The climate change impact of methane is significant — 25 times greater than carbon dioxide over a 100-year period.
In Alberta, the oil and gas industry is the largest source of methane emissions. Methane emissions in 2014 from Alberta’s oil and gas sector were 31.4 megatonnes of carbon dioxide equivalents. This accounted for 70% of provincial methane emissions and 25% of all emissions from the upstream oil and gas sector.
48% of these methane emissions are from direct venting or venting from equipment, 46% comes from fugitive emissions or leaks, and the remaining 6% are from flaring or other sources.
Two carbon offset protocols exist now to support methane reductions in the oil and gas sector:
an offset protocol to encourage converting existing pneumatic equipment to highly efficient options
an offset protocol for solution gas conservation
Getting to 2025
Cutting methane emissions is the most cost-effective way to accelerate greenhouse gas reductions.
Alberta will reduce methane emissions from oil and gas operations by 45 percent by 2025 using the following approaches:
Applying new emissions design standards to new Alberta facilities. Applying standards at the planning stage will be less expensive.

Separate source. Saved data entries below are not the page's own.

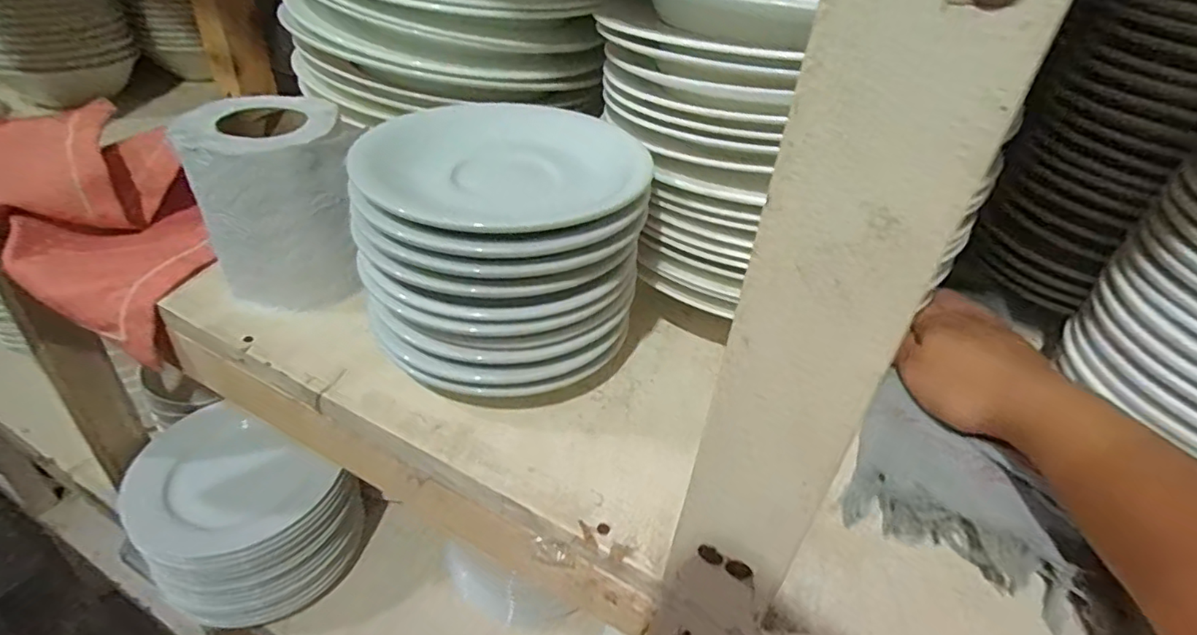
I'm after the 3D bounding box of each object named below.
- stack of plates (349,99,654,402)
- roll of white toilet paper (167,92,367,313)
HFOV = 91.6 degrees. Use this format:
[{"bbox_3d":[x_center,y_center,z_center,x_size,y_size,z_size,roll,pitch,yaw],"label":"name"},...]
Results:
[{"bbox_3d":[-0.049,-0.033,0.307,0.133,0.114,0.127,10,37,5],"label":"stack of plates"},{"bbox_3d":[-0.179,-0.065,0.340,0.077,0.101,0.074,4,37,-3],"label":"roll of white toilet paper"}]

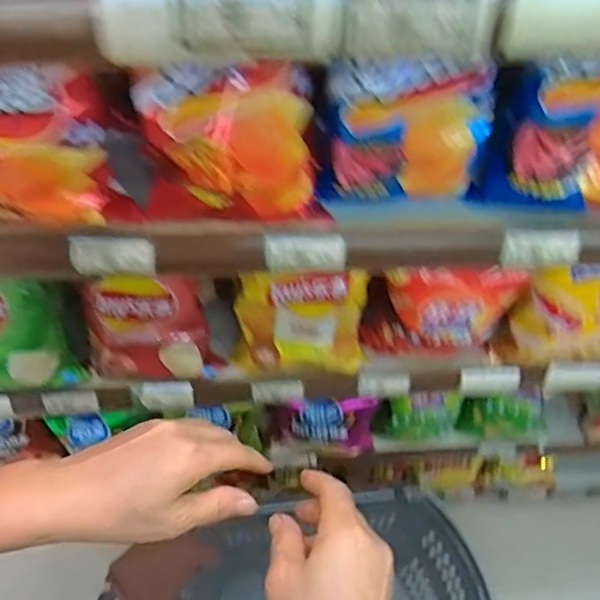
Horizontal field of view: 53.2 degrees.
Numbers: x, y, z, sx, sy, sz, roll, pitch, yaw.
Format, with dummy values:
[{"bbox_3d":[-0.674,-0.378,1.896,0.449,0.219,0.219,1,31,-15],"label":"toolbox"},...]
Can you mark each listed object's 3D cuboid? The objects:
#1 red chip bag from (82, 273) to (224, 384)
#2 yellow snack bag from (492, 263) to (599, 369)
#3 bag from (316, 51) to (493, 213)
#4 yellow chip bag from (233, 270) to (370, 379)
[{"bbox_3d":[-0.163,0.038,0.647,0.139,0.138,0.057,-2,58,-4],"label":"red chip bag"},{"bbox_3d":[0.301,0.025,0.663,0.134,0.144,0.058,-2,58,-4],"label":"yellow snack bag"},{"bbox_3d":[0.073,-0.114,0.422,0.121,0.112,0.039,7,58,2],"label":"bag"},{"bbox_3d":[-0.005,0.027,0.659,0.150,0.137,0.050,5,33,6],"label":"yellow chip bag"}]

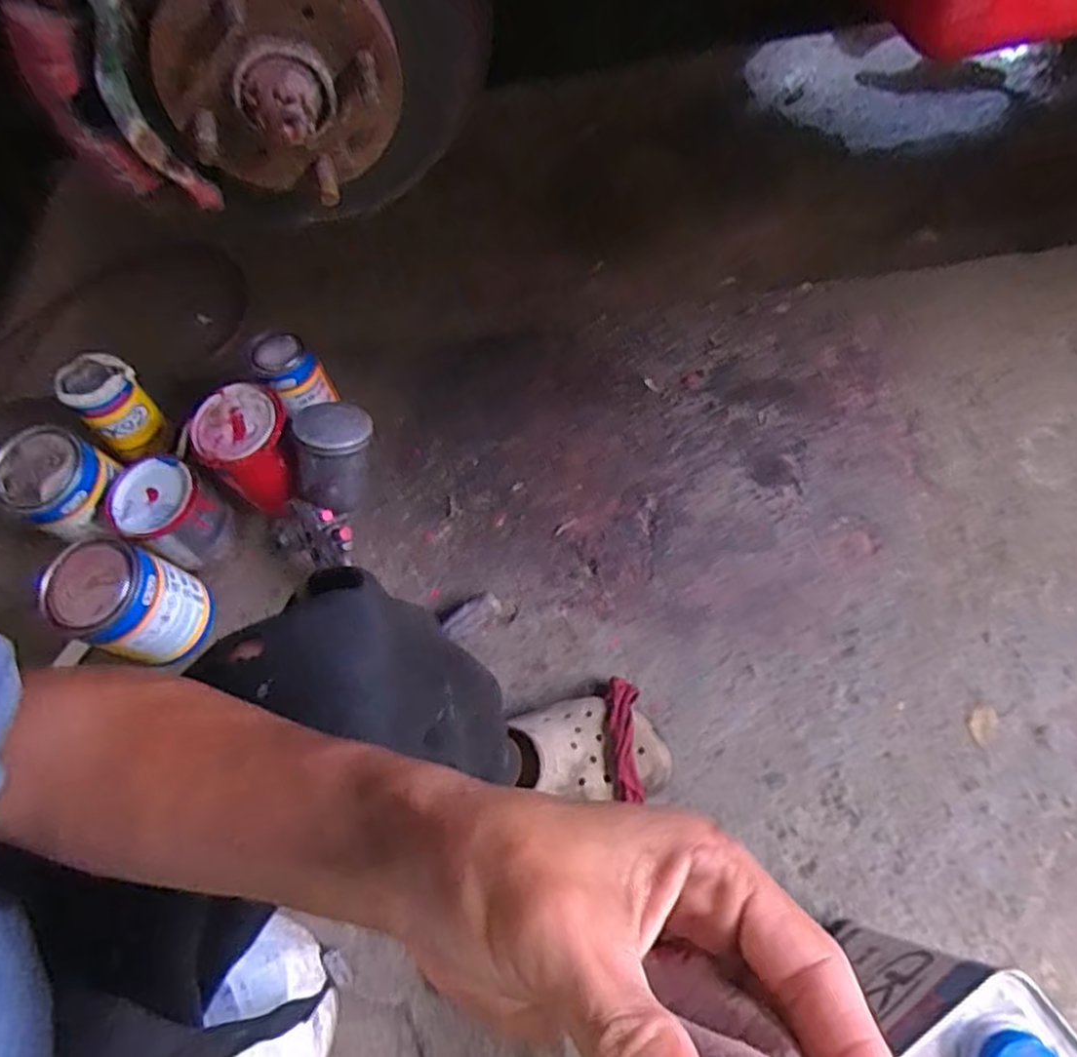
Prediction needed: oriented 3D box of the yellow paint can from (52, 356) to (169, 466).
[{"bbox_3d":[-0.495,-0.139,0.840,0.066,0.110,0.080,39,72,18],"label":"yellow paint can"}]

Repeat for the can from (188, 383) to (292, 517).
[{"bbox_3d":[-0.318,-0.086,0.795,0.103,0.103,0.109,-31,67,-11],"label":"can"}]

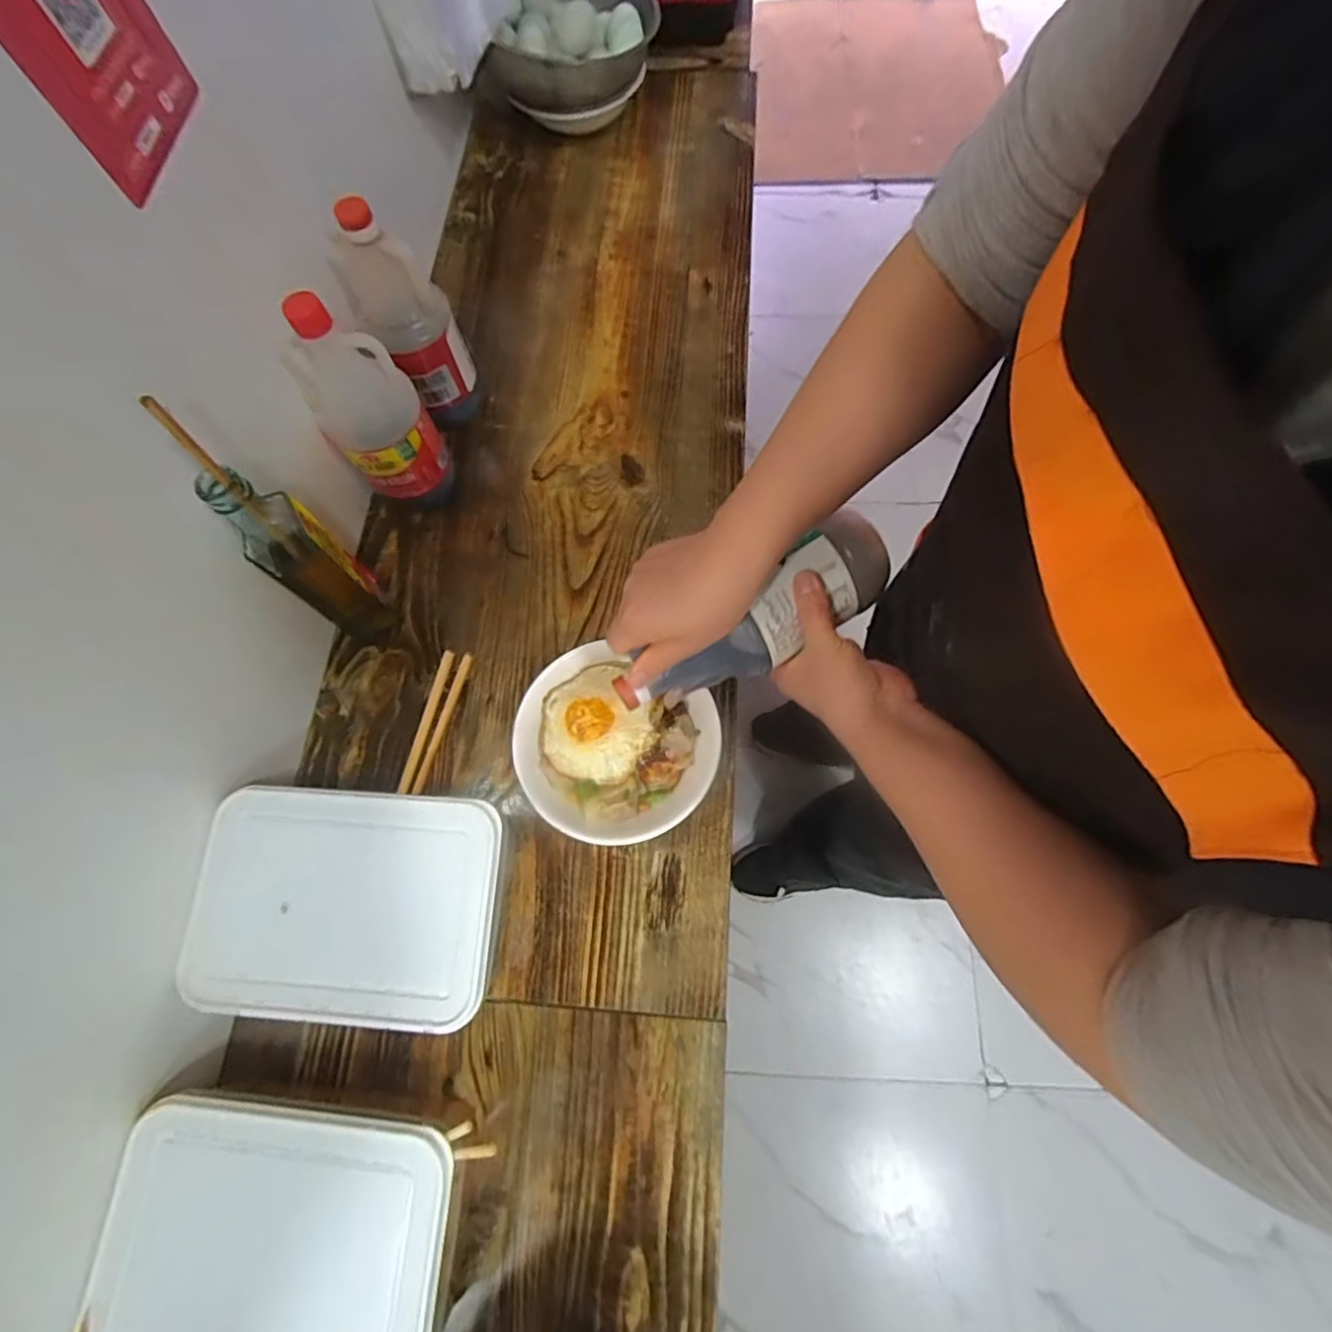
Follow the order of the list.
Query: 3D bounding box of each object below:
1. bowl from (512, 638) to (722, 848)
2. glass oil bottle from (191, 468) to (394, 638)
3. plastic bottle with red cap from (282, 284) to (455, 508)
[{"bbox_3d":[-0.044,0.069,0.494,0.157,0.067,0.143,-1,72,2],"label":"bowl"},{"bbox_3d":[-0.280,-0.082,0.484,0.046,0.204,0.050,-23,71,-6],"label":"glass oil bottle"},{"bbox_3d":[-0.255,-0.218,0.531,0.081,0.206,0.069,-32,73,-8],"label":"plastic bottle with red cap"}]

Improving measurement and reporting of methane emissions, as well as leak detection and repair requirements.
Developing a joint initiative on methane reduction and verification for existing facilities, and backstopping this with regulated standards that take effect in 2020, to ensure the 2025 target is met. This initiative will include Alberta industry, environmental groups and Indigenous communities.
Implementation of the new oil and gas methane standards will be led by the Alberta Energy Regulator, in collaboration with Alberta Energy and the Alberta Climate Change Office.
Alberta’s reduction target and timeline match the commitments recently announced by the Canadian and American federal governments and are consistent with our approach of protecting our economic competitiveness through alignment with North American environmental standards.